## Deskripsi Latihan
Tuliskan lanjutan tulisan tentang orientasi dalam amal jama’i di bawah ini, dimulai tepat setelah kalimat terakhirnya.

Orientasi yang kelima adalah kita harus bertanggung jawab dalam menjaga ukhuwah dan dakwah. Artinya ketika kita sudah di dalam barisan dakwah tersebut, maka kita memiliki tanggung jawab dalam menjaga ukhuwah, baik antar sesama teman satu perjuangan maupun dengan objek dakwah kita. Dan juga kita bertanggung jawab dalam berdakwah, artinya ketika kita sudah bergabung dalam amal jama’i yang tujuannya untuk berdakwah, maka kita harus ikut berdakwah jangan hanya menjadi penonton dan pada akhirnya memberatkan saudara-saudara kita atau teman seperjuangan kita lainnya yang juga ikut serta di dalamnya.

Orientasi yang keenam adalah ketika kita sudah bersatu dalam amal jama’i maka jangan sampai ada ambisi terselubung di dalamnya dan mulai banyak melakukan amal kebaikkan. Artinya jangan sampai niat kita ketika ikut jama’ah tersebut hanya untuk mencari jodoh atau hanya untuk agar terkenal, maka yang akan kita dapatkan adalah sesuai dengan yang kita niatkan. Ketika kita niatnya mencari jodoh yang kita akan dapatkan adalah jodoh. Beda halnya dengan ketika kita niatnya karena Allah SWT semata maka semuanya akan kita dapatkan sekaligus. Artinya baik jodoh atau popularitas akan kita dapatkan sendirinya tanpa kita niatkan yang bisa dikatakan sebagai bonus. Sementara itu kita juga harus banyak-banyak melakukan amal kebaikkan ketika kita seudah bersatu dalam jama’ah tersebut karena setiap amal kebaikkan yang kita lakukan maka akan menambah keberkahan dari pergerakkan yang kita lakukan. Dan sebaliknya jika banyak amal keburukkan atau maksiat yang kita lakukan walaupun sudah bergabung dalam amal jama’i tersebut, maka malah akan memberatkan turunnya ridho Allah terhadap pergerakkan yang telah kita lakukan.

## Data yang Disediakan
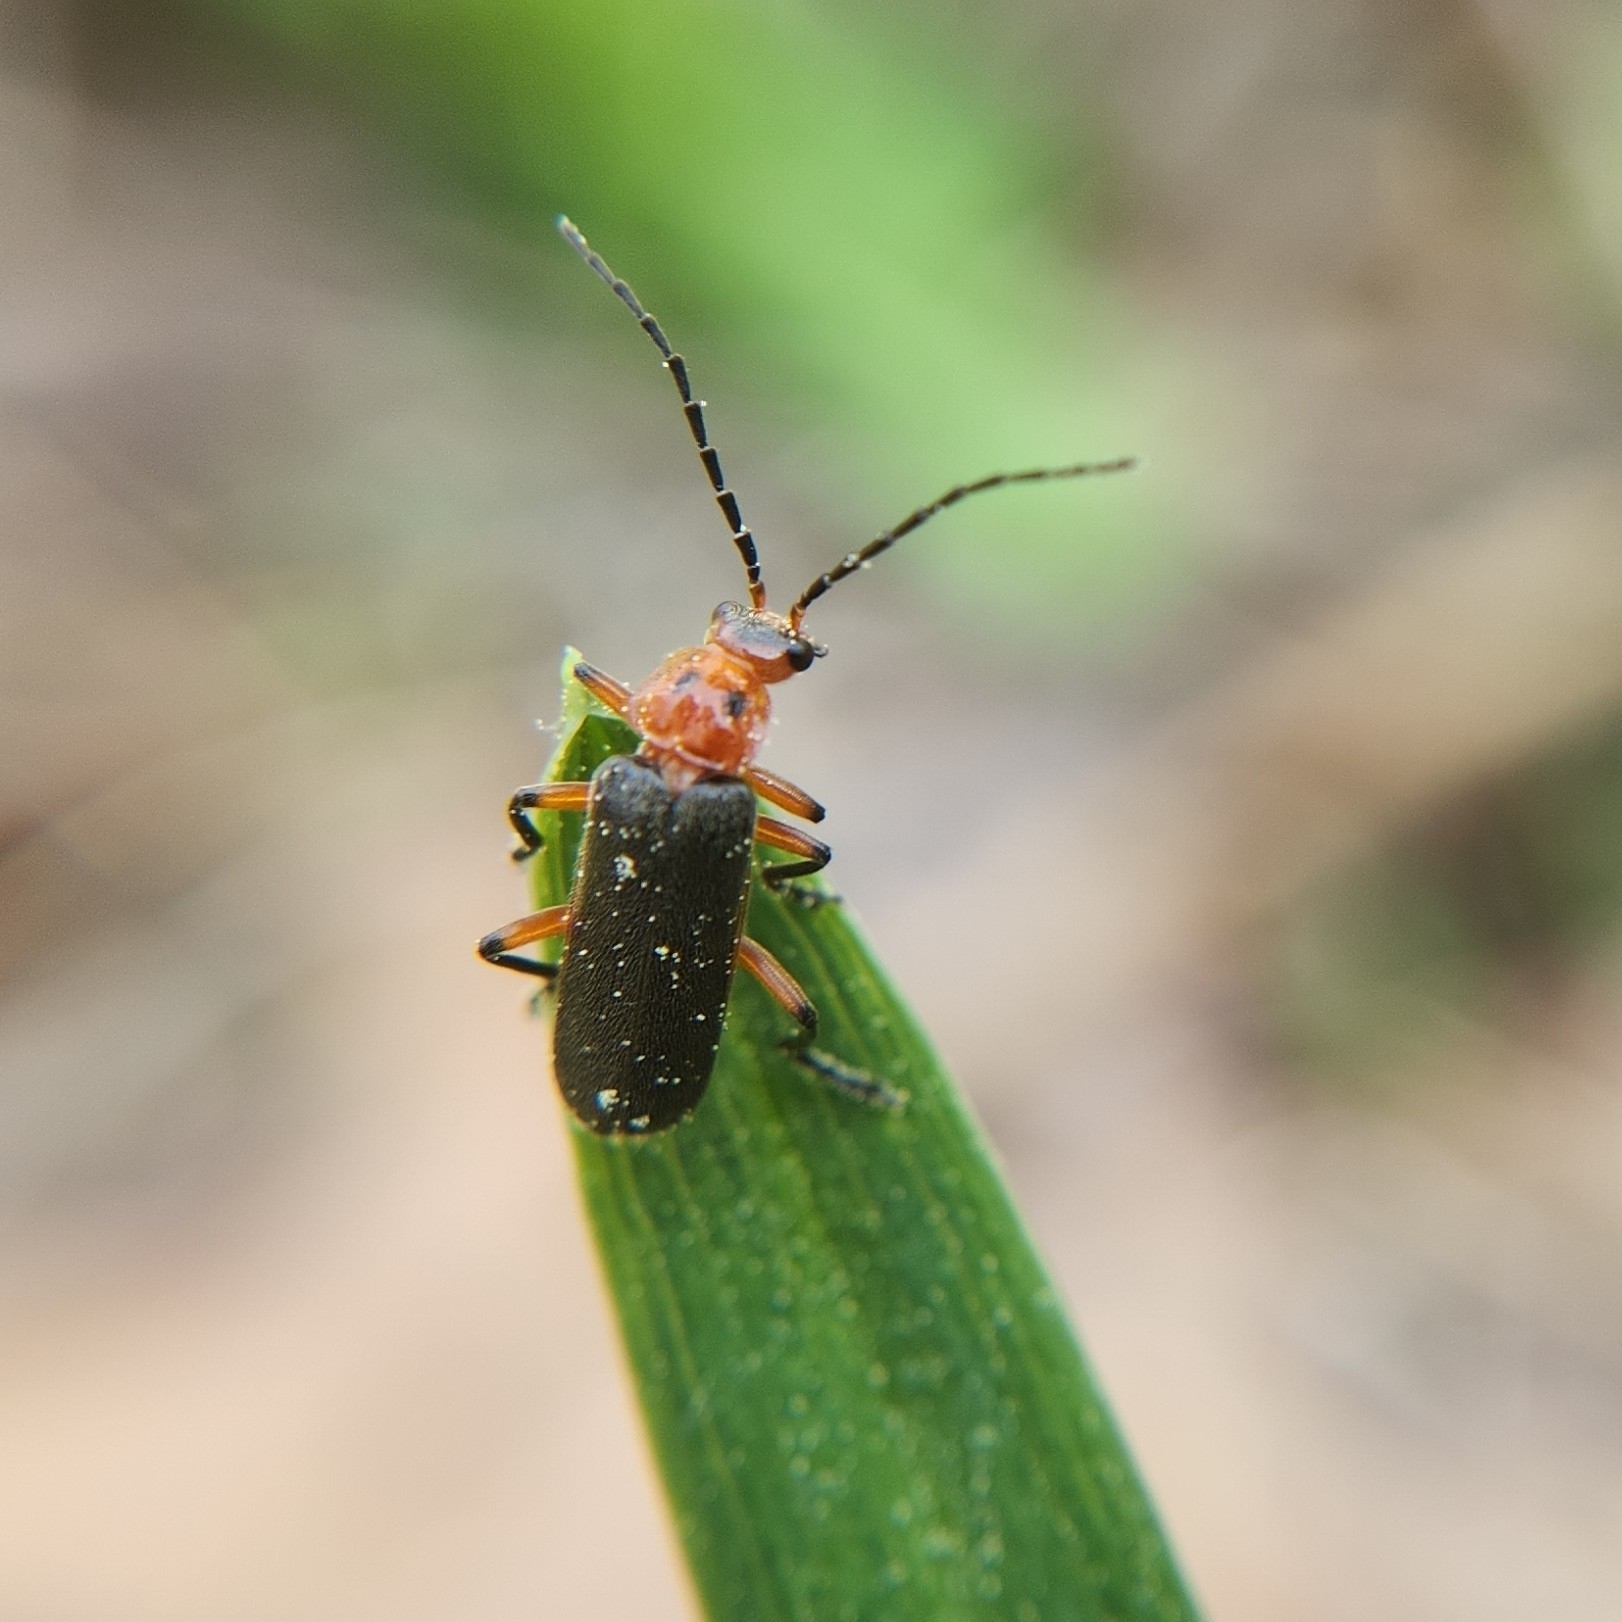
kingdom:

## Jawaban Latihan
Setelah kita mengetahui enam orientasi yang harus kita lakukan ketika ikut rombongan amal jama’i yang tujuannya berdakwah menyerukan kebaikkan, maka kita harus segera melakukan hal tersebut agar segala tujuan dari jama’ah tersebut dapat terpenuhi. Dan walaupun kita sudah bersatu dalam naungan Allah tetapi perbedaan-perbedaan pasti akan terjadi seperti kata jargon-jargon yang telah disebutkan di awal bahwa bersama tidak akan bisa sama. Tetapi dengan kita bersama-sama bersatu di dalam naungan Allah dan sudah menjalankan enam orientasi di atas perbedaan-perbedaan tersebut insya Allah tidak akan melahirkan yang namanya konflik tetapi melahirkan yang namanya ukhuwah, ukhuwah Islamiyah.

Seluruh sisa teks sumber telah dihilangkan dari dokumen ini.